Irving Kristol touched on this when, in a speech he gave at the American Enterprise Institute, he noted that “For two centuries, the very important people who managed the affairs of this society could not believe in the importance of ideas–until one day they were shocked to discover that their children, having been captured and shaped by certain ideas, were either rebelling against their authority or seceding from their society. The truth is that ideas are *all*-important.
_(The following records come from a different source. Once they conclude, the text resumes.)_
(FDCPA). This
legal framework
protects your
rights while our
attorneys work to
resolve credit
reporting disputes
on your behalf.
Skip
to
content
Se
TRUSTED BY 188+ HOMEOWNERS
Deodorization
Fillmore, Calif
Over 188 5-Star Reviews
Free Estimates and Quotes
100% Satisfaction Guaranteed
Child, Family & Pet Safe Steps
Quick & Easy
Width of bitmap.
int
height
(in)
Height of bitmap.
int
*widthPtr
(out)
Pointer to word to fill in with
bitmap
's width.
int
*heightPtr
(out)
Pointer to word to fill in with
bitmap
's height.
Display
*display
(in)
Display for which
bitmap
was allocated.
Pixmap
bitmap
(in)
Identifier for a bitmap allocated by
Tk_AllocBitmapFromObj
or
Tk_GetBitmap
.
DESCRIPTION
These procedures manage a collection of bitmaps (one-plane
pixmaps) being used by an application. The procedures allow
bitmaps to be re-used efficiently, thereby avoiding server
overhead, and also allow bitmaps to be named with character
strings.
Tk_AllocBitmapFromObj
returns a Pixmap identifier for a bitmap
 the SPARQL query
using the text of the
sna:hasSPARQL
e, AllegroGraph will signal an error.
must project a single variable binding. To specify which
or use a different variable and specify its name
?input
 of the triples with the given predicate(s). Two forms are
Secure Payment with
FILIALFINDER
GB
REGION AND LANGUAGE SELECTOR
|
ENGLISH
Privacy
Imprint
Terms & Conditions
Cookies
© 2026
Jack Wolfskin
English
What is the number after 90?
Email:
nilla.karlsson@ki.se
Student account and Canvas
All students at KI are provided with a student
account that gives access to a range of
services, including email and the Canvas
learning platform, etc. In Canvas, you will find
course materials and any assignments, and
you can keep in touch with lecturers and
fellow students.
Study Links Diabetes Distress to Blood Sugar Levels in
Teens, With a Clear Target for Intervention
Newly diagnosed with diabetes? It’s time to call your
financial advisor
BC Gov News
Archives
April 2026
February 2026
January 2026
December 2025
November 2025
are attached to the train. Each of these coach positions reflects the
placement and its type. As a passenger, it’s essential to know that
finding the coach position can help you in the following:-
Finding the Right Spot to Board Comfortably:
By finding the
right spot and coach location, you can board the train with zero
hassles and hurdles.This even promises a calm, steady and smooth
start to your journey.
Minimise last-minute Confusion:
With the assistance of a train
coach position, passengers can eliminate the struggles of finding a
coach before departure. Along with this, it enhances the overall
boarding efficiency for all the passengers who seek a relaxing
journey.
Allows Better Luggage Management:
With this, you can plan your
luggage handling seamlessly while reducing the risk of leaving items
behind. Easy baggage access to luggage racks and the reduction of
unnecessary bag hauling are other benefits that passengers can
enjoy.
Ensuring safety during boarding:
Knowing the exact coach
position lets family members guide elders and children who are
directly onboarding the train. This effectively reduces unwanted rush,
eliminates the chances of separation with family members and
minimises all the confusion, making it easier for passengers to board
The massive and seemingly solid institutions of any society–the economic institutions, the political institutions, the religious institutions–are always at the mercy of the ideas in the heads of the people who populate these institutions. The leverage of ideas is so immense that a slight change in the intellectual climate can and will–perhaps slowly but nevertheless inexorably–twist a
familiar institution into an unrecognizable shape.” It is a central part of what The New Criterion to remind readers of this sobering truth.
Congratulations to the New Criterion on its twenty-fifth anniversary and best wishes for many more.
PAUL adds his congratulations and strongly commends McCarthy’s article to our readers.
UPDATE: I had missed Gary Shapiro’s excellent tribute to the New Criterion in yesterday’s New York Sun, but commend it to your attention: “Twenty-five years of arts and ideas.”